As I sat in the darkness of my bedroom at night, I explored myself and found a euphoria and thrill of sensation that I couldn’t believe existed in one’s own body. The joy of it all was better than video games or television, bike riding or smoking, drinking or playing pool, it was rapture, pure and simple. And then to find out masturbation was a sin. I was crestfallen. How? How could something that brought me such pleasure be a sin? And that was just the beginning, soon I began dating. My girlfriend taught me a world that brought me to the precipice of ecstasy, and then promptly kicked me off that edge. I tumbled through the air until, instead of hitting the ground, I learned to fly above the earth, aiming straight for the sun, until I melted under its warmth, as if I was made of wax. I just couldn’t get behind this idea of my hedonism nothing more than immoral acts, that I would somehow go to hell for such amorous encounters. So I refused to acknowledge it as sin. If I did, they would win the battle for my soul.

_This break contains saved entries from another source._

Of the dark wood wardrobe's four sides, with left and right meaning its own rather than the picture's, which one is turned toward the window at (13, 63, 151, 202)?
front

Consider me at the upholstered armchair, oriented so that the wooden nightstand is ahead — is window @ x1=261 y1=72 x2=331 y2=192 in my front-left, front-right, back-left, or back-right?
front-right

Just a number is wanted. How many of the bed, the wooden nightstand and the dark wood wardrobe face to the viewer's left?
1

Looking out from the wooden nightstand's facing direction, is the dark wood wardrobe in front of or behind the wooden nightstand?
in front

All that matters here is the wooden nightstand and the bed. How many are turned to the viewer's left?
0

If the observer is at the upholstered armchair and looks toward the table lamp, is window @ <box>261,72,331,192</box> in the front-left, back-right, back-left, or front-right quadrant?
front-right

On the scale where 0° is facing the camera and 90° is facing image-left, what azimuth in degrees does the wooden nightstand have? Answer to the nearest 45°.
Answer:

My sybaritism was my salvation, and I relished in those moments of blinding elation as my release from the bonds of such a restrictive life.
I cannot tell you the last time I went to confession. My memory is hazy in those years, but I am pretty sure it was somewhere around tenth grade. I remember that church so well though. The carpet, the ceiling, the painted frescos of angels staring down from above. The stained glass windows were tall, ominous, yet striking pieces of art. Recessed cubbies of the stations of the cross, three dimensional works with Jesus always the center of attention, filled the walls between each window. I remember everything so well. I remember the booth, that constrictive booth, in which I developed a sinister secret of deceit. I entered that booth for absolution, and ended up walking out a sinner.
At the end of every confession though, I always allowed one small nagging doubt in my mind to flourish. After all of my resolve and atheistic belief, after my blinding euphoria of sensuous exploration had set me free, there was always that Catholic guilt clawing at my back. So one last sin would be confessed. With no explanation behind it, a simple sin would pass my lips, and float as a whisper on the stifling air. “I Lied.”
Bless me father, for I am about to sin.
Guilt is a useless emotion. It is not so much the sin it is how we sin. Are we addicted to sinning.